I report spam to Spamcop now and I make the extra effort to check domain registrations and submit reports to InterNic, registrars and, when practical, various BL services. This is very time consuming. I have been patiently doing this for a year; BUT, the same spam king continues to populate my inbox every day with 10 to 20 porn-spamvertisements. My experience doing this makes me want to concur with Mr. Levine’s view that big-league spammers have hundreds of, “throw-away”, domains available to them on any given day and therefore are immune to legitimate domain killing practices. And the sheer number of complaints many registrars require against a client before, “kicking them off”, is entirely beyond the reasonable expectation of any individual’s endeavour, no matter how dedicated. “Enom,” is a good example; I don’t even want to think about Chinese and Russian registrars.

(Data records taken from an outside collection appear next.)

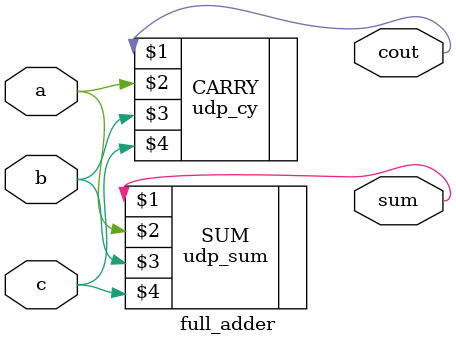
<source format=v>

module full_adder (sum, cout, a, b, c);
    input a, b, c;
    output sum, cout;
 
    udp_sum SUM (sum, a, b, c);
    udp_cy CARRY (cout, a, b, c);
endmodule
</source>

If it can be demonstrated that there is a 1:1 relationship between spam received and complaint sent, then I could be persuaded no ethical or legal transgressions are being committed. If bandwidth taken up for an ISP or it’s ‘innocent’ clients is problematic, then I am inclined to think it appropriate that issue be resolved between the ISP and the spammer. They could at the same time resolve any issues around the use of forged headers, open relays and proxies and other improprieties used to persuade the public to access the site in the first place.